**Assignment**
Take the listing below and reproduce it in full. Change nothing.
====== Data extracts ======
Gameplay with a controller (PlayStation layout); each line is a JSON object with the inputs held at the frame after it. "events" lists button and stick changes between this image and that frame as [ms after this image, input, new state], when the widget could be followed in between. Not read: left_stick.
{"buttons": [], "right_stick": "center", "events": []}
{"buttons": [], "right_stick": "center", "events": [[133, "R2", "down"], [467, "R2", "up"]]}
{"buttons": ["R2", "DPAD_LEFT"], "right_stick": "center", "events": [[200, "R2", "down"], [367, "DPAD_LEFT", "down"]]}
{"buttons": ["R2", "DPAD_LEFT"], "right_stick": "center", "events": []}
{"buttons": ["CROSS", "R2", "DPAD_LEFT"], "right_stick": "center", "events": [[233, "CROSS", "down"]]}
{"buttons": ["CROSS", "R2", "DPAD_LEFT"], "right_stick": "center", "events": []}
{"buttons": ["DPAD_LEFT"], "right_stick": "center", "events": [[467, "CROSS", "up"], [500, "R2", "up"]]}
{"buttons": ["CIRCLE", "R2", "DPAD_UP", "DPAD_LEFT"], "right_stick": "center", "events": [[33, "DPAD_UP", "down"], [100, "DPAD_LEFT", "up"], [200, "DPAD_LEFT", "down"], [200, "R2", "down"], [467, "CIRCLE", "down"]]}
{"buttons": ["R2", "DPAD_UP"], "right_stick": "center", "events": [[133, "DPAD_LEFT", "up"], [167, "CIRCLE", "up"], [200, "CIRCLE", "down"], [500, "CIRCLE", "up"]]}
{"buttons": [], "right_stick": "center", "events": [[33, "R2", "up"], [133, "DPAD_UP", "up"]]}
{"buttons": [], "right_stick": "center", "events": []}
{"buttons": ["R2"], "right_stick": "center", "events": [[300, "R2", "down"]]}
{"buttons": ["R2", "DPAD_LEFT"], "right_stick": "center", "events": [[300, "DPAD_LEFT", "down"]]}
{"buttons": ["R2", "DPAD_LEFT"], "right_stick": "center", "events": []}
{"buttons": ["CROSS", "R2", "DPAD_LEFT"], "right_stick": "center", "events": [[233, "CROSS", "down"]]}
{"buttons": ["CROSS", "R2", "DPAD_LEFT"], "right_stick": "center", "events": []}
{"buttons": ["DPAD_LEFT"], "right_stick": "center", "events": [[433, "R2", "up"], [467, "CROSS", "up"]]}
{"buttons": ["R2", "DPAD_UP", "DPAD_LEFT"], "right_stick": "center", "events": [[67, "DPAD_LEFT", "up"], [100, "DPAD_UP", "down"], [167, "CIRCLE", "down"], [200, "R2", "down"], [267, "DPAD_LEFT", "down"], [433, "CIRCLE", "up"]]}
======
**Result of this exercise**
Gameplay with a controller (PlayStation layout); each line is a JSON object with the inputs held at the frame after it. "events" lists button and stick changes between this image and that frame as [ms after this image, input, new state], when the widget could be followed in between. Not read: left_stick.
{"buttons": [], "right_stick": "center", "events": []}
{"buttons": [], "right_stick": "center", "events": [[133, "R2", "down"], [467, "R2", "up"]]}
{"buttons": ["R2", "DPAD_LEFT"], "right_stick": "center", "events": [[200, "R2", "down"], [367, "DPAD_LEFT", "down"]]}
{"buttons": ["R2", "DPAD_LEFT"], "right_stick": "center", "events": []}
{"buttons": ["CROSS", "R2", "DPAD_LEFT"], "right_stick": "center", "events": [[233, "CROSS", "down"]]}
{"buttons": ["CROSS", "R2", "DPAD_LEFT"], "right_stick": "center", "events": []}
{"buttons": ["DPAD_LEFT"], "right_stick": "center", "events": [[467, "CROSS", "up"], [500, "R2", "up"]]}
{"buttons": ["CIRCLE", "R2", "DPAD_UP", "DPAD_LEFT"], "right_stick": "center", "events": [[33, "DPAD_UP", "down"], [100, "DPAD_LEFT", "up"], [200, "DPAD_LEFT", "down"], [200, "R2", "down"], [467, "CIRCLE", "down"]]}
{"buttons": ["R2", "DPAD_UP"], "right_stick": "center", "events": [[133, "DPAD_LEFT", "up"], [167, "CIRCLE", "up"], [200, "CIRCLE", "down"], [500, "CIRCLE", "up"]]}
{"buttons": [], "right_stick": "center", "events": [[33, "R2", "up"], [133, "DPAD_UP", "up"]]}
{"buttons": [], "right_stick": "center", "events": []}
{"buttons": ["R2"], "right_stick": "center", "events": [[300, "R2", "down"]]}
{"buttons": ["R2", "DPAD_LEFT"], "right_stick": "center", "events": [[300, "DPAD_LEFT", "down"]]}
{"buttons": ["R2", "DPAD_LEFT"], "right_stick": "center", "events": []}
{"buttons": ["CROSS", "R2", "DPAD_LEFT"], "right_stick": "center", "events": [[233, "CROSS", "down"]]}
{"buttons": ["CROSS", "R2", "DPAD_LEFT"], "right_stick": "center", "events": []}
{"buttons": ["DPAD_LEFT"], "right_stick": "center", "events": [[433, "R2", "up"], [467, "CROSS", "up"]]}
{"buttons": ["R2", "DPAD_UP", "DPAD_LEFT"], "right_stick": "center", "events": [[67, "DPAD_LEFT", "up"], [100, "DPAD_UP", "down"], [167, "CIRCLE", "down"], [200, "R2", "down"], [267, "DPAD_LEFT", "down"], [433, "CIRCLE", "up"]]}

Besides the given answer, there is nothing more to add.